# Provided text start

Hilux PreRunner Limited: Tray posh with polish

Take away the four-wheel-drive component from a high-end doublecab diesel one-tonne utility and what are you left with? A winning formula, in respect to the Toyota Hilux PreRunner.


For: Quality cabin, impressive drivetrain, sets refinement standard.

Against: No cloth seat fabric option with Limited, some awkward in-cabin ergonomics, tray still not pallet-friendly and plastic liner costs extra.

Score: 4.2/5

SO here’s our first test of the Toyota utility whose reputation is forged on an ability to set the standard for rock-hopping, trail-blazing ‘go anywhere at any time and in any weather ability’ – and we’re driving the new model that self-limits such potential.

What sort of cop out is that, you might ask? Well, keep your bush shirt on, fellas – rest assured, Motoring Network doesn’t intend to ignore the all terrain-tuned models, whose forebears have been tackling this country’s toughest terrain for more than three decades.

At the same token, we’re also no more blind to the changing landscape of one tonne ute-dom than Toyota itself.

The market leader – in overall sales, not utes – itself acknowledges that the 10 years between Hilux servings has been a period of great change. High-end double cab diesel auto utes are increasingly being bought by families as substitutes for sports utility and station wagons.

Not only that, there’s been obvious demand for a sub-type of that breed that Toyota has, until now, been unable to provide: A top-of-the-tree model will the stance, specificiation and styling of the sharpest-dressed four-wheel-drive editions, yet lacking that elemental all-wheel-drive fixture.

# Provided text end

** Short problem **
In the Hilux PreRunner review, who is increasingly buying high-end double cab diesel auto utes, and as substitutes for what?

# Supplied data start

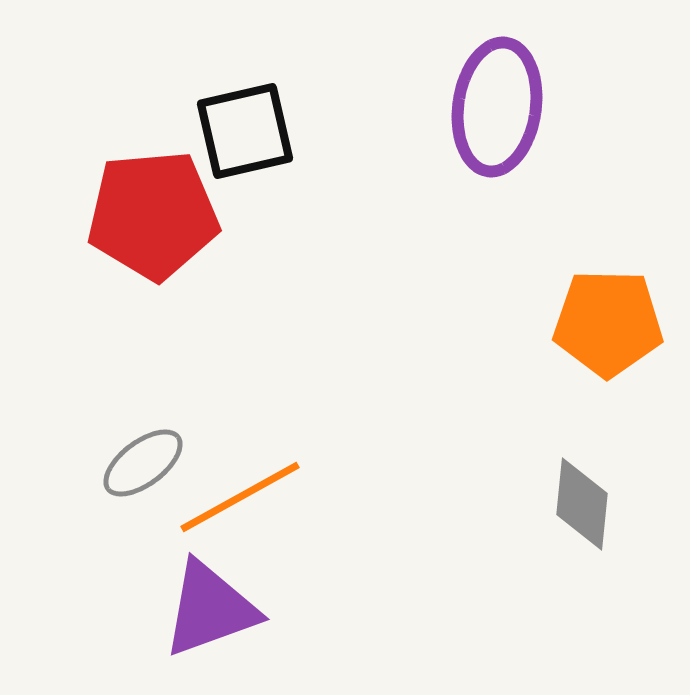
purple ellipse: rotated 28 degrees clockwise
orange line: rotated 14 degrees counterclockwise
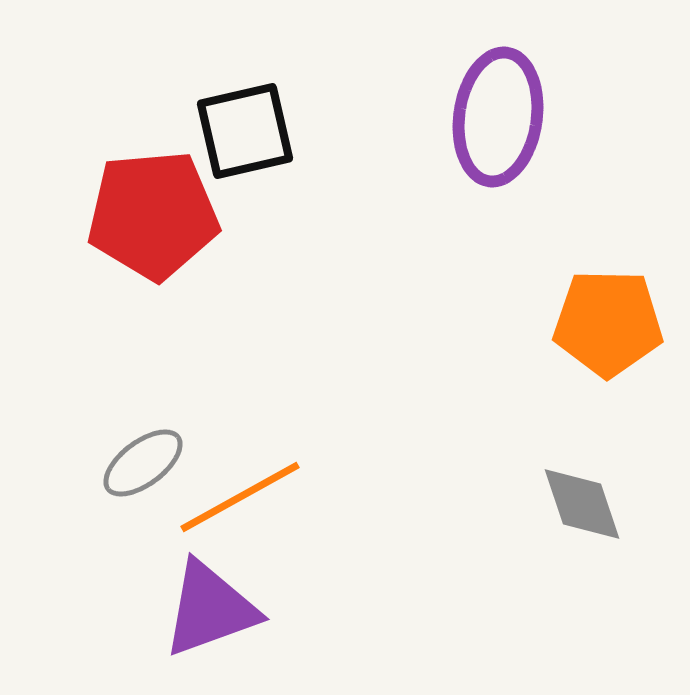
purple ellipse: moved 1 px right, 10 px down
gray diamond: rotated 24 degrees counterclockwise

# Supplied data end

** Final result **
Families are buying them as substitutes for sports utility vehicles and station wagons.